November/December 2009 Editor's Viewpoint
From Chaos to Growth
Mount St. Helens is one of several lofty volcanic peaks that dominate the Cascade Range of the Pacific Northwest. In March 1980, this sleeping giant began to awaken with a series of small earthquakes. According to the U.S. Forest Service, over a period of three months, more than 10,000 earthquakes shook the volcano, birthing a large crater in the summit’s ice cap and a noticeable bulge on the north flank of the mountain.
Nature was preparing for a big change.
The new view of Mount St. Helens came on the morning of May 18, 1980. Just 20 seconds after a magnitude 5.1 earthquake rocked the mountain, the volcano's north flank and summit collapsed, forming the largest landslide in recorded history when the debris tumbled 14 miles west down the North Fork Toutle River.
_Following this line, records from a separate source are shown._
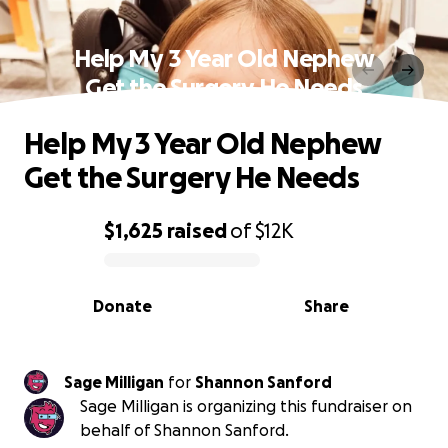
Help My 3 Year Old Nephew
Get the Surgery He Needs
Help My 3 Year Old Nephew
Get the Surgery He Needs
$1,625
raised
of
$12K
0% complete
Donate
Share
Sage Milligan
for
Shannon Sanford
Sage Milligan is organizing this fundraiser on
behalf of Shannon Sanford.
Gas rich magma and super-heated ground water trapped inside the volcano were suddenly released in a powerful lateral blast that accelerated up to speeds of 300 miles per hour, flattening 230 square miles of forest in three minutes. Some people on the western edge were able to escape the advancing cloud of rocks, ash, volcanic gas and steam by driving their cars at speeds of 65 to 100 miles an hour. The blast cloud, which initially produced a towering column more than 15 miles high over the volcano, traveled 17 miles north raining debris across the land.
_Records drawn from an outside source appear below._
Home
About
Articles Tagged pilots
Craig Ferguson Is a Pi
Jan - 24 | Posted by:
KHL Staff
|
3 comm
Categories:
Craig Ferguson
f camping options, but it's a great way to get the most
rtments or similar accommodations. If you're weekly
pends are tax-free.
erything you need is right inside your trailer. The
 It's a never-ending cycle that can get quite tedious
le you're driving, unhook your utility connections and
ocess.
When the major eruptive activity finally ended, the once richly forested landscape around Mount St. Helens looked like a smoking gray wasteland, littered with millions of fallen trees.
Unbelievably, beneath the utter destruction lay life. Burrowing rodents, frogs, salamanders, and crawfish managed to survive below ground level or water surface when the disaster struck. Surprisingly, elk were seen west of the volcano only weeks after the eruption, their hooves uncovering soil and speeding the return of plants.
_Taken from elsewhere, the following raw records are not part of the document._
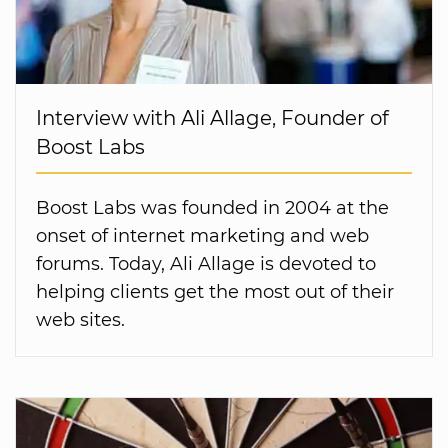
Interview with Ali Allage, Founder of
Boost Labs
Boost Labs was founded in 2004 at the
onset of internet marketing and web
forums. Today, Ali Allage is devoted to
helping clients get the most out of their
web sites.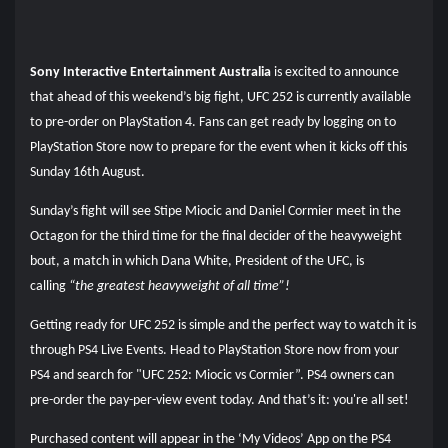
Sony Interactive Entertainment Australia
is excited to announce
that ahead of this weekend’s big fight, UFC 252 is currently available
to pre-order on PlayStation 4. Fans can get ready by logging on to
PlayStation Store now to prepare for the event when it kicks off this
Sunday 16th August.
Sunday’s fight will see Stipe Miocic and Daniel Cormier meet in the
Octagon for the third time for the final decider of the heavyweight
bout, a match in which Dana White, President of the UFC, is
calling
“the greatest heavyweight of all time”!
Getting ready for UFC 252 is simple and the perfect way to watch it is
through PS4 Live Events. Head to PlayStation Store now from your
PS4 and search for "UFC 252: Miocic vs Cormier”. PS4 owners can
pre-order the pay-per-view event today. And that’s it: you're all set!
Purchased content will appear in the ‘My Videos’ App on the PS4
The saga of Mount St. Helens demonstrates how order arises spontaneously from chaos through self-organization. The never-ending cycle of nature is based on destruction and reconstruction through self-organization. When a plant dies, it returns to the soil in a chaotic form of decaying nutrients — oxygen, carbon, hydrogen and nitrogen — but these same nutrients provide the basis for life when they self-organize into ordered structures. Nature flows naturally between order and disorder, between life and death, creating order from chaos.
In chaos theory, forms emerge, dissolve and reform through the creative process known as self-organization. Nature is never stagnant, staying the same over time. It is always evolving and adapting with new structures that are ideally suited to the conditions of that moment.
Based on chaos theory, life in human form on Earth often represents disorder, the chaotic primordial soup of potential from which self-organized structures are created to mirror the orderly structures of the divine realm.
A spiritual journey is about breaking down the form of human awareness to a state of semi-chaos, allowing a new form of self-organization to manifest. The act of creation and destruction are one and the same — creating a new form or organization from seemingly disparate elements. Destruction frees the elements and creation organizes the freed elements, but ultimately both creation and destruction are creating a new form.
Like a phoenix consumed by its own self-created fire, a new bird, a new morning star rises anew from the ashes to live another day.
— Vicky Thompson
Heart of the Issue
You can recreate yourself in any moment.